For some, brand cohesion might seem very niche. Why did you want to take on this project? Where did the spark come from? 

Growing up in nearby Oregon, I felt like I had a good sense of the California universities, and my brothers were always watching a lot of college sports. I don’t know how old I was, but I distinctly remember the day my brothers were watching a football game between Cal and UCLA. I was like, “Which one is Cal?” When they explained that Cal was the same university as UC Berkeley, I remember thinking I was too old to have not known such a basic fact. And since working here, I’ve had that exact same scenario play out, I’ve had to explain to numerous people I’ve met that we’re the same institution. So many people don’t know we’re the same university. That was the impetus for this work.

We want people to know that the university with 26 Nobel Prize winners is the same university that has claimed 103 team national championships. 

Patrick Holmes

Some people say, “Who cares? Why does it matter?” For a lot of people, the associations they have with Berkeley are not of a large research university. They think it’s a much smaller university, or perhaps a large liberal arts college. The primary reason for that is because all of the things you associate with a large university — especially sports and school spirit — are all associated with the Cal name. The two get completely lost, and I think that really damages the reputation of the university. 

All of this is about bolstering the reputation of the university and increasing the value of people’s diplomas.

A grid showing various aspects of Berkeley's updated brand and logos. It shows the Cal logo, elements from the seal, and a range of other applications for how the updated text and colors may be used.
Rollout for the updated brand elements will unfold over several months as different parts of campus deplete their existing items and transition to the updated options, Holmes said.

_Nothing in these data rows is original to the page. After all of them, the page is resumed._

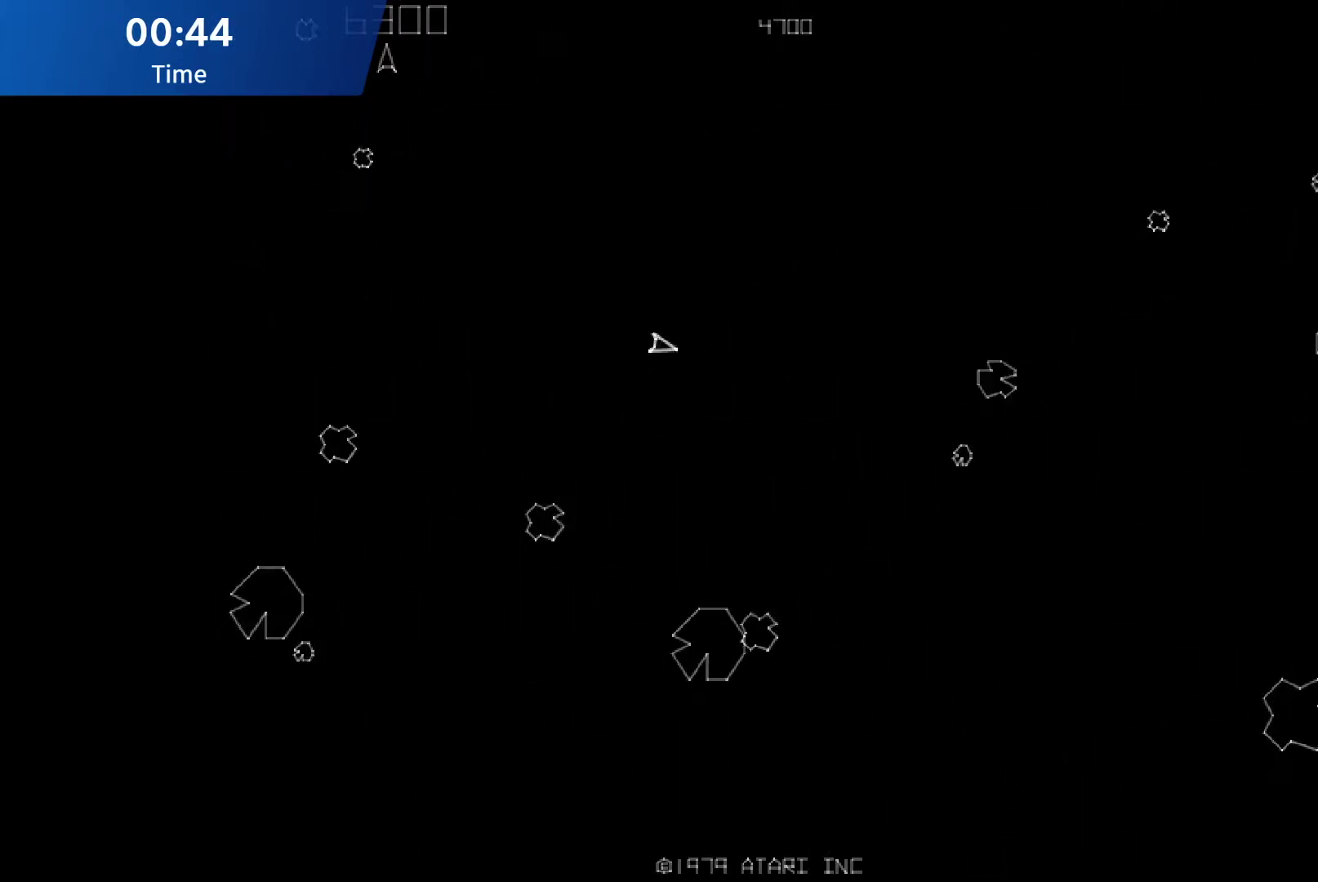
{"buttons": [], "events": [[200, "DPAD_RIGHT", "up"]]}
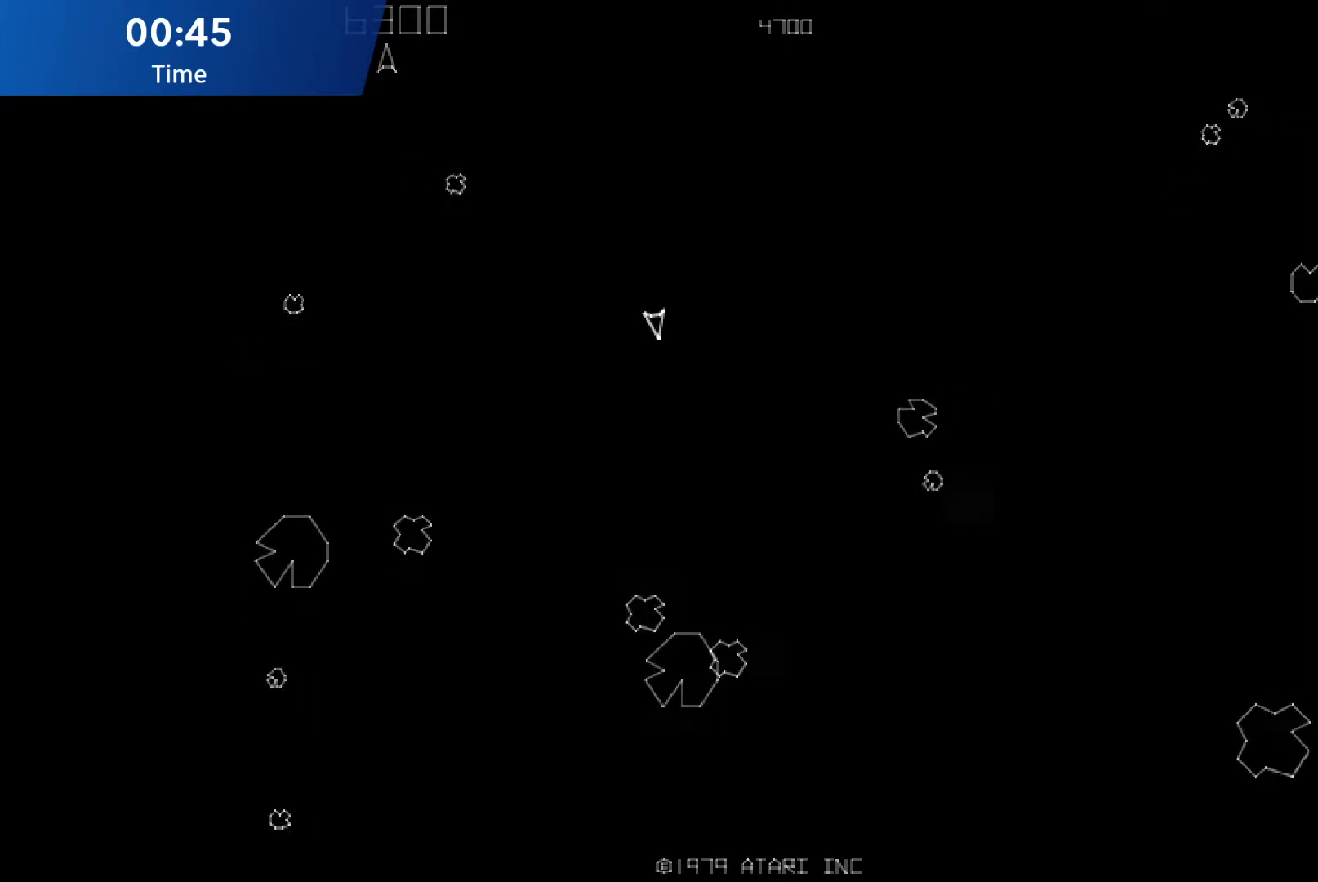
{"buttons": [], "events": [[217, "DPAD_LEFT", "down"], [500, "DPAD_LEFT", "up"]]}
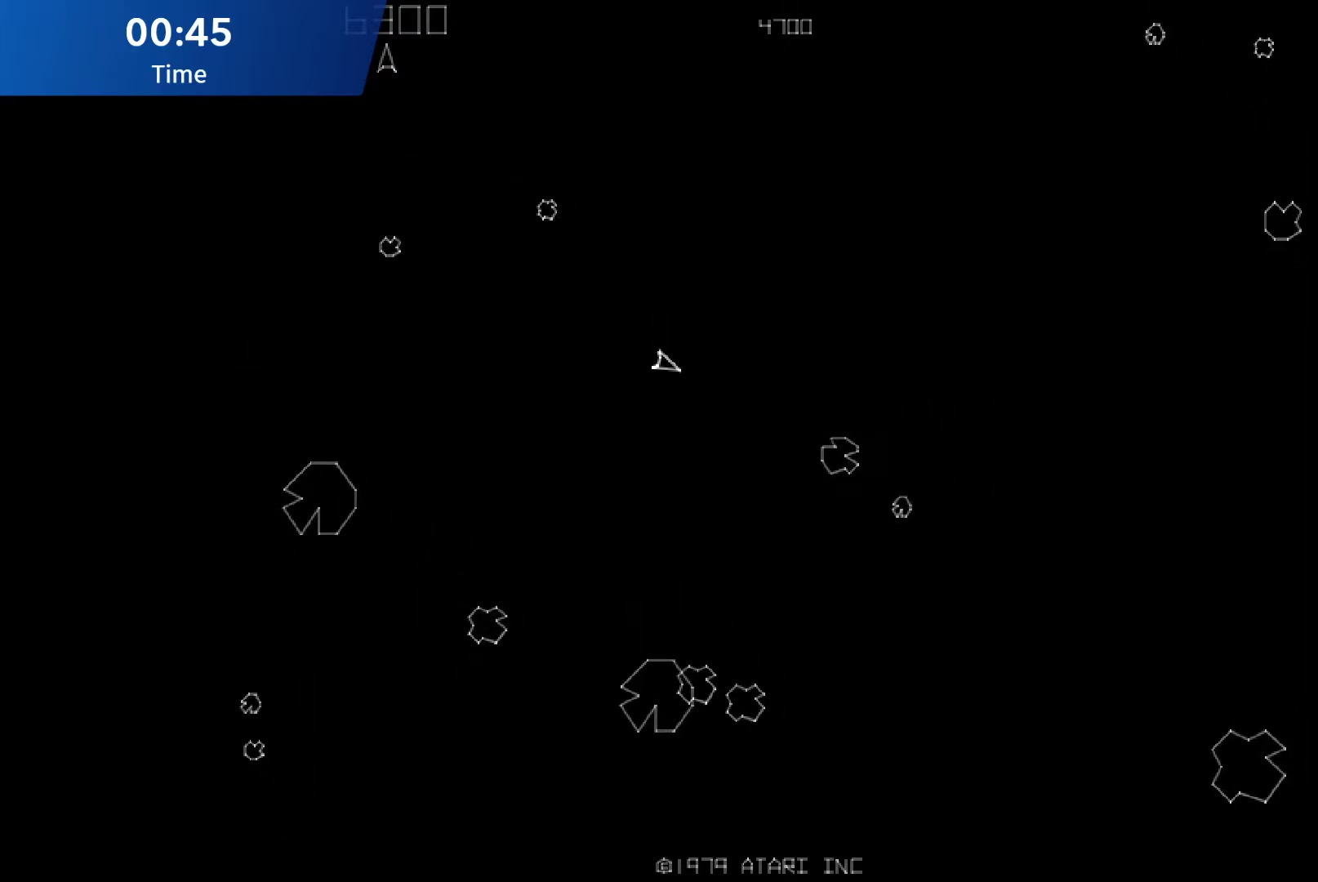
{"buttons": ["DPAD_LEFT"], "events": [[83, "DPAD_LEFT", "down"]]}
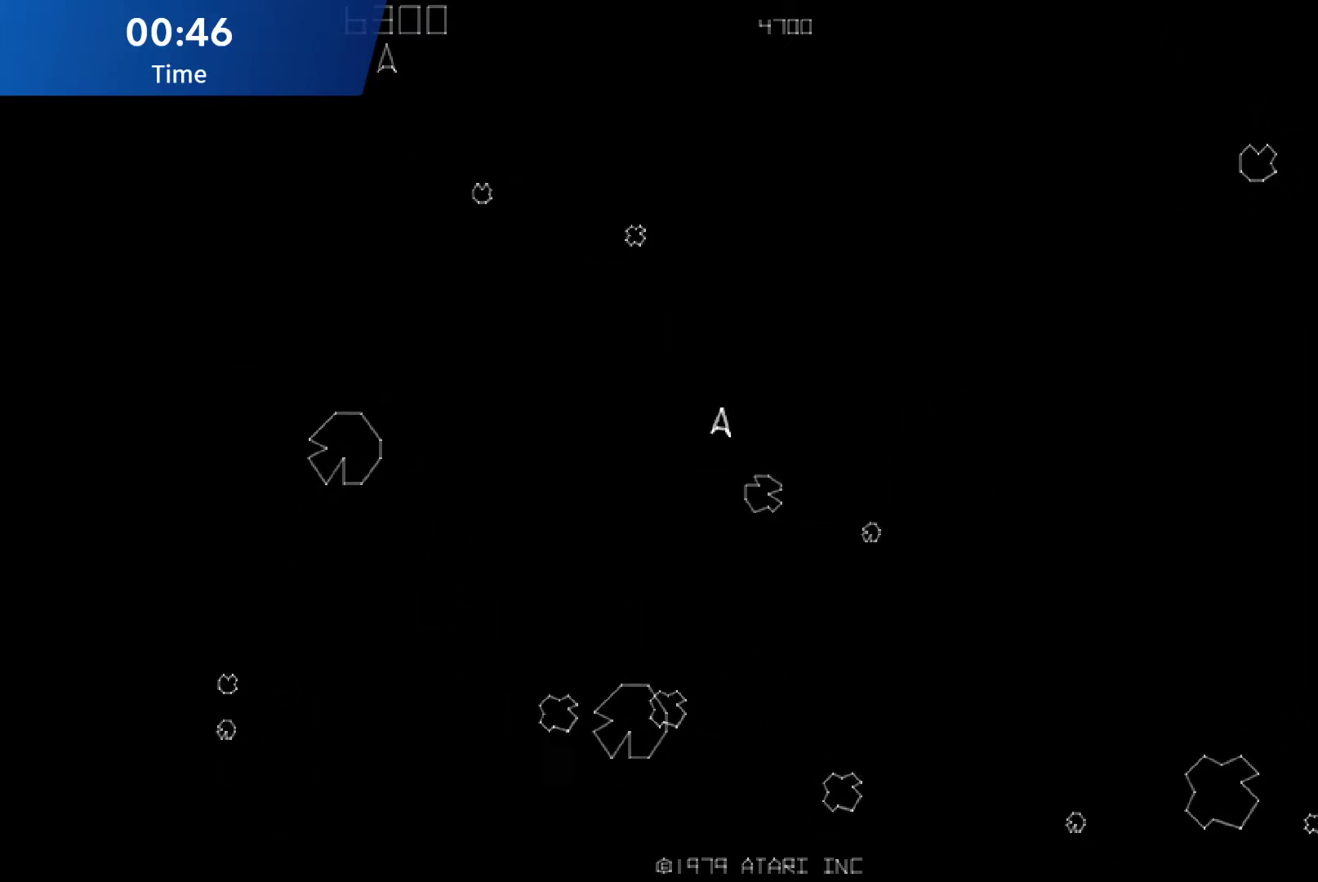
{"buttons": [], "events": [[183, "DPAD_LEFT", "up"], [283, "DPAD_LEFT", "down"], [400, "DPAD_LEFT", "up"]]}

Courtesy of Additive Agency

But if Berkeley continues to be shorthand for academics, and Cal for athletics, does this brand refresh really solve the problem? 

This certainly helps. Aligning our visual assets — aligning the colors, the graphics, the typography, the other elements of the brand — allows people to make visual connections between the two. 

Oftentimes, those visual connections aren’t really a conscious thought. If you’re driving down the freeway and you see a billboard for Cal Athletics and it has the same look and feel as a Berkeley brochure from a college fair, there’s a better chance you’re going to make the connection between the two, whether you realize it or not. It’s certainly going to help people make those connections. There’s still more work to do, and we will need to continue to find ways to help people clarify the two. 

Part of what this does is open the door to help find those opportunities. And when they’re put together, the Berkeley and Cal logos work much better together and appear as if they’re part of the same system. It makes it easier to form associations between the two and to actually think these two are part of a larger whole. 

When will the complete rollout be done? 

We’re still putting the finishing touches on the visual identity. Namely, we’re still finalizing how school, college and department names will look with the new logo. We hope to finish that work by mid-summer, and then you’ll start to see the new visual identity in use in more places. 

That said, we expect a gradual rollout, as it will take time for people to update their websites and cycle through any printed material they have already produced. The beauty of these changes is that it won’t be terribly confusing for the two logos to coexist in the world. It’s clear that the new logo is an evolution of the old, so we’ll be able to build upon the existing brand equity and take it to the next level.